Newark -- Acting Essex County Prosecutor Theodore N. Stephens, II, announced today that Patricia Buchan, 29, of Newark admitted to scalding a three-year-old boy she was entrusted to her care.
Appearing before the Honorable Verna Leath, Judge of the Superior Court, Buchan told the court that on Dec. 4, 2018 the three-year-old urinated on the floor in her son’s room.
Officials say she admitted telling the child to take off his clothes, get in the bathtub and then took a pot of boiling water from the stove and poured it on the boy’s lower body, resulting in second degree burns.
Assistant Prosecutor Michael Morris, who handled the case, said under the terms of a plea agreement Patricia Buchan will face up to five years in New Jersey State Prison.
She must serve 85 percent of her sentence before she is eligible for parole.
“This child lived his first three years in a house of horrors,’’ said Assistant Prosecutor Morris. “Today’s plea resolves the case without the ordeal of the children having to testify.”
Newark public preschool officials alerted authorities to the abuse.

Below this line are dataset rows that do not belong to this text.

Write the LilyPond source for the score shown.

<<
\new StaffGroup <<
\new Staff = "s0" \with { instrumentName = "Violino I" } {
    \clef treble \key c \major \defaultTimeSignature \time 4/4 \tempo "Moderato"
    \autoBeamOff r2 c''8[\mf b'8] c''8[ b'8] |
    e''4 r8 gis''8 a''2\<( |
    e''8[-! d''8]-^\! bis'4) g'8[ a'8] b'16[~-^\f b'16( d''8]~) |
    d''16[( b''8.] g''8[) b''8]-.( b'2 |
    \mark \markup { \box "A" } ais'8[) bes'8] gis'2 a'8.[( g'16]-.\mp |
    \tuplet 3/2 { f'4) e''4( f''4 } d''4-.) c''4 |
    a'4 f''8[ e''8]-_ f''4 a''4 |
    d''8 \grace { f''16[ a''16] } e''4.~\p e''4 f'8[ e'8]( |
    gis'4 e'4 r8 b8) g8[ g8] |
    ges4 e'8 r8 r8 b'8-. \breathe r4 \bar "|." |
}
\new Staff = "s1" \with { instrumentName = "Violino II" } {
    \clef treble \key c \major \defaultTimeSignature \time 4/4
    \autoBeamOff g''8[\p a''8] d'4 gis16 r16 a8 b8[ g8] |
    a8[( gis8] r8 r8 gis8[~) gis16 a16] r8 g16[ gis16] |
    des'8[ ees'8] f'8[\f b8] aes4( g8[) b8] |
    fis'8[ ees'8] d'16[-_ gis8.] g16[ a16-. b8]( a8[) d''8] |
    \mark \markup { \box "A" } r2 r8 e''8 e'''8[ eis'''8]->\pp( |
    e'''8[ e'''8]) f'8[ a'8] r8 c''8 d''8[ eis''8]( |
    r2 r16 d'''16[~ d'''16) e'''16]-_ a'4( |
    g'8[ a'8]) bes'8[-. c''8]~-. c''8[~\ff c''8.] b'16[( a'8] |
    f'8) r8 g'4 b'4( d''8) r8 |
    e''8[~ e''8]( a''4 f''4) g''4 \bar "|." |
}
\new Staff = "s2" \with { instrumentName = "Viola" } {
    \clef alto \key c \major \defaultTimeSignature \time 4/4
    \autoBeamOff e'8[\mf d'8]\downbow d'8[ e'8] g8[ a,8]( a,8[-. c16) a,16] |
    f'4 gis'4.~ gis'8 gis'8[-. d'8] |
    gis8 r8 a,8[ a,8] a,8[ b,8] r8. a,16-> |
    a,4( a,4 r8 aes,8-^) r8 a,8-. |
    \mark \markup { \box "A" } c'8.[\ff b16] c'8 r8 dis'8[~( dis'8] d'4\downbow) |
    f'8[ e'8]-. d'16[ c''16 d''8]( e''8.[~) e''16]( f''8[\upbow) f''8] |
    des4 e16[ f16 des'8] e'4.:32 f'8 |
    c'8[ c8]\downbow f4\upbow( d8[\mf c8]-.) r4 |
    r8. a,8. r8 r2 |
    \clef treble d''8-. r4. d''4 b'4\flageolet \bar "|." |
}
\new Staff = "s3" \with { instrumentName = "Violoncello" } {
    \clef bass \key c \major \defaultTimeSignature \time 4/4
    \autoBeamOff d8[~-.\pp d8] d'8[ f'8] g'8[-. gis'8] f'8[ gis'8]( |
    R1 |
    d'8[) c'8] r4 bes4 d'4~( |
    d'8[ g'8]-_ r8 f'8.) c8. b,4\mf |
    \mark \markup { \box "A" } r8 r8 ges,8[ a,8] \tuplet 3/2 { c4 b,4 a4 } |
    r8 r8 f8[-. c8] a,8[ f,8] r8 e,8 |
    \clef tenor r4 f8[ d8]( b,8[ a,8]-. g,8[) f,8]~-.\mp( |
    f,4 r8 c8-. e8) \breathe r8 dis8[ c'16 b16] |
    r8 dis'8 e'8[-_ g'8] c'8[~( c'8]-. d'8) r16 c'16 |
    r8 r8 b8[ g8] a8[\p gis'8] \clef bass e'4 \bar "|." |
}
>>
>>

Sentencing is scheduled for Dec. 6, before Judge Leath.
The boy and the five other children lived in the home, including four of Patricia Buchan’s biological children, ranging in age from one to seven.
Buchan now has a fifth child with whom she was pregnant when the incident happened on Dec. 4, 2018.
Patricia Buchan and five other adults, including the mother of the three-year-old, Natacha Smith, 44, of Newark were arrested on Dec. 12, 2018 and charged with aggravated assault and endangering the welfare of a child.
The others arrested were Patricia Gamarra, 63, Mary Buchan, 56, Bridget Buchan, 24, and Homer Searcy, 40. Searcy was dating Smith but is not related to the child victim.
Mary Buchan and Patricia Gamarra are sisters. Patricia Buchan and Bridget Buchan are Mary’s daughters.
They all lived together in one of the four units in an apartment building in the 200 block of Clinton Place.
The other adults have all been indicted. The final resolution of their cases is pending.
These defendants are presumed innocent unless and until they have pled guilty or have been convicted at trial.